> **Exercise directions**
Some lines in the material below hold the word "left". Copy all of them.

> **Supplied entries**
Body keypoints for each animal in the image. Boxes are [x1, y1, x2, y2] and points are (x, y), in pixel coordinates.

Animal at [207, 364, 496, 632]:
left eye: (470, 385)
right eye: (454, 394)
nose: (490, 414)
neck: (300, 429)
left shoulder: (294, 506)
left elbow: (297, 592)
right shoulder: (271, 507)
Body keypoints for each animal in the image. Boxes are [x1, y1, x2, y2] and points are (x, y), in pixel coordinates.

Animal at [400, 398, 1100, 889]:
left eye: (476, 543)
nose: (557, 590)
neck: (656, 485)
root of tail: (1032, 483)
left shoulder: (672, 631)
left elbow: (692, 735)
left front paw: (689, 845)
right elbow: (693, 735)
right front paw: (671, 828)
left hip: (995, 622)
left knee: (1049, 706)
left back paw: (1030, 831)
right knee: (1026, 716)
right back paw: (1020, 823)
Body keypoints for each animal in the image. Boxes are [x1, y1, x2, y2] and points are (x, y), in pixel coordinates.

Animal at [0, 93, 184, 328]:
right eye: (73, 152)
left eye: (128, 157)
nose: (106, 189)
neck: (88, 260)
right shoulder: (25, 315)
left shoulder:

> **Expected answer**
left eye: (470, 385)
left shoulder: (294, 506)
left elbow: (297, 592)
left eye: (476, 543)
left shoulder: (672, 631)
left elbow: (692, 735)
left front paw: (689, 845)
left hip: (995, 622)
left knee: (1049, 706)
left back paw: (1030, 831)
left eye: (128, 157)
left shoulder:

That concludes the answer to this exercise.